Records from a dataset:
━━━━━━━━━━━━━━━━
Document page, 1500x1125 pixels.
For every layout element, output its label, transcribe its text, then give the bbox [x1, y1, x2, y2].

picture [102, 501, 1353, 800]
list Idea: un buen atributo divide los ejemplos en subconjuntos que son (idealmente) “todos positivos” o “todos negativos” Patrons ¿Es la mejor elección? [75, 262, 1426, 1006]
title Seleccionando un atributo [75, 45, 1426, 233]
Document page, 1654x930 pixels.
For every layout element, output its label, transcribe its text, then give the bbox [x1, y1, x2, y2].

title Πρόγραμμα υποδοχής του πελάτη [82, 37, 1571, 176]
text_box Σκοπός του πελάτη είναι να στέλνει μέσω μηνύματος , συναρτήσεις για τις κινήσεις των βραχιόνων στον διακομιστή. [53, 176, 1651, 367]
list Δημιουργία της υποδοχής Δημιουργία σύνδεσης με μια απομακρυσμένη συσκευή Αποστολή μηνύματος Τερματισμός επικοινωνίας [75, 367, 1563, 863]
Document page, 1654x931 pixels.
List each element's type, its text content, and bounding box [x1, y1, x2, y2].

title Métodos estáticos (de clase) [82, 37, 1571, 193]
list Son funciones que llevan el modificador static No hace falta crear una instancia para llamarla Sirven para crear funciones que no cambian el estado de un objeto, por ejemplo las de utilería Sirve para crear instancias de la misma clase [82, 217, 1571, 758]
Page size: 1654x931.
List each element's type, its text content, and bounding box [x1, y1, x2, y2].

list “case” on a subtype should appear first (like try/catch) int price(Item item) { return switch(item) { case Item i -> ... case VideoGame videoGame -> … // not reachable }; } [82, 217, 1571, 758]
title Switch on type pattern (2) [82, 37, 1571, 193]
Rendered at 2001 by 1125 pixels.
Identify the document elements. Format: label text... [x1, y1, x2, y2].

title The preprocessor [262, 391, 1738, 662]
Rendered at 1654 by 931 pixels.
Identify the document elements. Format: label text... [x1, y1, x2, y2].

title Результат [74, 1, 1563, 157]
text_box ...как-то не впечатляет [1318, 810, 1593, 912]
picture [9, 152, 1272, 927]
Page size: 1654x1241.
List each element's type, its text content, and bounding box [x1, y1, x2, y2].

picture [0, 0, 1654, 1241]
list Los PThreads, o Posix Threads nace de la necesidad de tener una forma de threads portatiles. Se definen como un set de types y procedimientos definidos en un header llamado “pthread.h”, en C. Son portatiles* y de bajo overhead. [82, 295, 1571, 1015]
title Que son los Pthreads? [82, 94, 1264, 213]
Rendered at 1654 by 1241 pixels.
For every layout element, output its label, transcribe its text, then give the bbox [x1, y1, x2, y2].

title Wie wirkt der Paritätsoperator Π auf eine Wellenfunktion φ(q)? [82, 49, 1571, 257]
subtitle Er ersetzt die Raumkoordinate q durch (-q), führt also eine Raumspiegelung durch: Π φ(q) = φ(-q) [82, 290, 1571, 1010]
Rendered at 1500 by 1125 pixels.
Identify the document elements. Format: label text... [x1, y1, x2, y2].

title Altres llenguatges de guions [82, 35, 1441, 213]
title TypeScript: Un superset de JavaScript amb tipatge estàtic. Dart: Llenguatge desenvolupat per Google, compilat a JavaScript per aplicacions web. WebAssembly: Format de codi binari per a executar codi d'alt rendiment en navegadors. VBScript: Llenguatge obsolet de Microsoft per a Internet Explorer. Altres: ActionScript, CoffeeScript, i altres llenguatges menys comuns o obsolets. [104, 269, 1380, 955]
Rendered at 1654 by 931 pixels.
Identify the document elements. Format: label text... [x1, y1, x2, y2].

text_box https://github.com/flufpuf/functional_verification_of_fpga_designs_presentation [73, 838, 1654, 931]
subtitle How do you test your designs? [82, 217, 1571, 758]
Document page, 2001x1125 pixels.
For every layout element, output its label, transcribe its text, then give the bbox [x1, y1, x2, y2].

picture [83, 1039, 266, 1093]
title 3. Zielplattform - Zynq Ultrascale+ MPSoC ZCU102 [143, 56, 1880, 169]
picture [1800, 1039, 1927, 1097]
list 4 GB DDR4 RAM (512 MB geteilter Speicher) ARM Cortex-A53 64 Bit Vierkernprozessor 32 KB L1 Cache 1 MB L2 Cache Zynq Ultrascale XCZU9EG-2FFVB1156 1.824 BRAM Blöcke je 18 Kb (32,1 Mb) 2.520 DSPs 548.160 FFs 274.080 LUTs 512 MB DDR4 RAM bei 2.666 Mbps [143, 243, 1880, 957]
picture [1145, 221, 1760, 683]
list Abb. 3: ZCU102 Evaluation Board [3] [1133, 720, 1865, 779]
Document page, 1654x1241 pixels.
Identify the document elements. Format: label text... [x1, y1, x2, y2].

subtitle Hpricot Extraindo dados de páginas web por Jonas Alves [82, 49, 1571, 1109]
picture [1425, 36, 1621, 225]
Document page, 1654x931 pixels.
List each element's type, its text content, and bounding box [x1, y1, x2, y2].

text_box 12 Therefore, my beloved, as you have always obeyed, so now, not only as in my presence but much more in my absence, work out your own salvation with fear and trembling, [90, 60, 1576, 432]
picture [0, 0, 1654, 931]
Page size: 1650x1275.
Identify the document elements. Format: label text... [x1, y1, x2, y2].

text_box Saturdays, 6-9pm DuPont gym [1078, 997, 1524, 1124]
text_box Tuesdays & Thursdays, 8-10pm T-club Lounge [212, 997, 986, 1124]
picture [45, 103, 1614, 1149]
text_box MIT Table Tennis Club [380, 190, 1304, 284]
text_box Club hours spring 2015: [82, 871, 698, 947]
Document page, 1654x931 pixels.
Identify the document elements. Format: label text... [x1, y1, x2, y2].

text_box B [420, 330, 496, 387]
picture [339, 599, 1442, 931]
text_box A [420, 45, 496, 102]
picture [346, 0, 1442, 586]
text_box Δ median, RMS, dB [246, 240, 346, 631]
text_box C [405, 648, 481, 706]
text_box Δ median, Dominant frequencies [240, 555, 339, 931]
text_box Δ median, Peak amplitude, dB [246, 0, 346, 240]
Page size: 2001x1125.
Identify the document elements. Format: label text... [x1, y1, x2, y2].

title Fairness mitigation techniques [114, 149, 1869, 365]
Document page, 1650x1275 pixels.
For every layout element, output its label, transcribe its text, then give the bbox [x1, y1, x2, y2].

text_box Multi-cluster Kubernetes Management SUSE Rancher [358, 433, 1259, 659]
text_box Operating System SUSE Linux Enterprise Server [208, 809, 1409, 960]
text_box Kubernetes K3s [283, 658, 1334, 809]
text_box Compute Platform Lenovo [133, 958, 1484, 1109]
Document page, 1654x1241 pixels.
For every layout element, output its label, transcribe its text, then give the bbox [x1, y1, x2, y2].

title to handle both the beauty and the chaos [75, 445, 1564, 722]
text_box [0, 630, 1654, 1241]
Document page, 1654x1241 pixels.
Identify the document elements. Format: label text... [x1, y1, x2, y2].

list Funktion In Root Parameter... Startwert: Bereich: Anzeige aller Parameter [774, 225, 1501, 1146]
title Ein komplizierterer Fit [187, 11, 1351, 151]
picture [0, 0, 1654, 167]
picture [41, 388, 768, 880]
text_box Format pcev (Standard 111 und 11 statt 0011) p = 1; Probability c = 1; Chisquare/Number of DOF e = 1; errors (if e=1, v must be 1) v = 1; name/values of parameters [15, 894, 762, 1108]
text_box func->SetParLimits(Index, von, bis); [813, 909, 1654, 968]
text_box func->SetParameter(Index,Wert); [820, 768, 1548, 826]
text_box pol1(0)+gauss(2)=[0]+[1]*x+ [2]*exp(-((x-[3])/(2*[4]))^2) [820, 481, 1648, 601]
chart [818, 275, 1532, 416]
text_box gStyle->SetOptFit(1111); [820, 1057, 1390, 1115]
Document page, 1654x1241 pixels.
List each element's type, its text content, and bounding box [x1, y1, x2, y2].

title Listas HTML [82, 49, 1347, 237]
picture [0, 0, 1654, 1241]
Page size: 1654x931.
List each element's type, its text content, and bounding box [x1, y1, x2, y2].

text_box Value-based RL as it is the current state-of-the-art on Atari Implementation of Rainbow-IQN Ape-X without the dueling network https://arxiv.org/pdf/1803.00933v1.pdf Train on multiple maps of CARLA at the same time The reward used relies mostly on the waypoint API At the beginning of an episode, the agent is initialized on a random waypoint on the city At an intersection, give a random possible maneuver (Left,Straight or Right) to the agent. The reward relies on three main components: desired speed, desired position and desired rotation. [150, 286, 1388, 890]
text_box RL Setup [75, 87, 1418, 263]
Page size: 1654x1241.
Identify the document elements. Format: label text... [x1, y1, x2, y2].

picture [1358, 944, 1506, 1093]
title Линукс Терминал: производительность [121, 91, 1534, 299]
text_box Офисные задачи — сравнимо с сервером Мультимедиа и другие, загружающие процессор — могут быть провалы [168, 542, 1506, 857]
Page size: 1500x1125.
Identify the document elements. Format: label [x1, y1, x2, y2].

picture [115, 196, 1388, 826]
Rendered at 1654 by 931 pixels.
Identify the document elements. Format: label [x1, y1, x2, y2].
━━━━━━━━━━━━━━━━
§ **Written request**
Convert the records from the line containing "Document page, 2001x1125 pixels." to the line containing "text_box Club hours", inclusive, into a Markdown table with the columns Row and Line. Skip blank lines.

§ **Completed task**
| Row | Line |
|---|---|
| 1 | Document page, 2001x1125 pixels. |
| 2 | For every layout element, output its label, transcribe its text, then give the bbox [x1, y1, x2, y2]. |
| 3 | picture [83, 1039, 266, 1093] |
| 4 | title 3. Zielplattform - Zynq Ultrascale+ MPSoC ZCU102 [143, 56, 1880, 169] |
| 5 | picture [1800, 1039, 1927, 1097] |
| 6 | list 4 GB DDR4 RAM (512 MB geteilter Speicher) ARM Cortex-A53 64 Bit Vierkernprozessor 32 KB L1 Cache 1 MB L2 Cache Zynq Ultrascale XCZU9EG-2FFVB1156 1.824 BRAM Blöcke je 18 Kb (32,1 Mb) 2.520 DSPs 548.160 FFs 274.080 LUTs 512 MB DDR4 RAM bei 2.666 Mbps [143, 243, 1880, 957] |
| 7 | picture [1145, 221, 1760, 683] |
| 8 | list Abb. 3: ZCU102 Evaluation Board [3] [1133, 720, 1865, 779] |
| 9 | Document page, 1654x1241 pixels. |
| 10 | Identify the document elements. Format: label text... [x1, y1, x2, y2]. |
| 11 | subtitle Hpricot Extraindo dados de páginas web por Jonas Alves [82, 49, 1571, 1109] |
| 12 | picture [1425, 36, 1621, 225] |
| 13 | Document page, 1654x931 pixels. |
| 14 | List each element's type, its text content, and bounding box [x1, y1, x2, y2]. |
| 15 | text_box 12 Therefore, my beloved, as you have always obeyed, so now, not only as in my presence but much more in my absence, work out your own salvation with fear and trembling, [90, 60, 1576, 432] |
| 16 | picture [0, 0, 1654, 931] |
| 17 | Page size: 1650x1275. |
| 18 | Identify the document elements. Format: label text... [x1, y1, x2, y2]. |
| 19 | text_box Saturdays, 6-9pm DuPont gym [1078, 997, 1524, 1124] |
| 20 | text_box Tuesdays & Thursdays, 8-10pm T-club Lounge [212, 997, 986, 1124] |
| 21 | picture [45, 103, 1614, 1149] |
| 22 | text_box MIT Table Tennis Club [380, 190, 1304, 284] |
| 23 | text_box Club hours spring 2015: [82, 871, 698, 947] |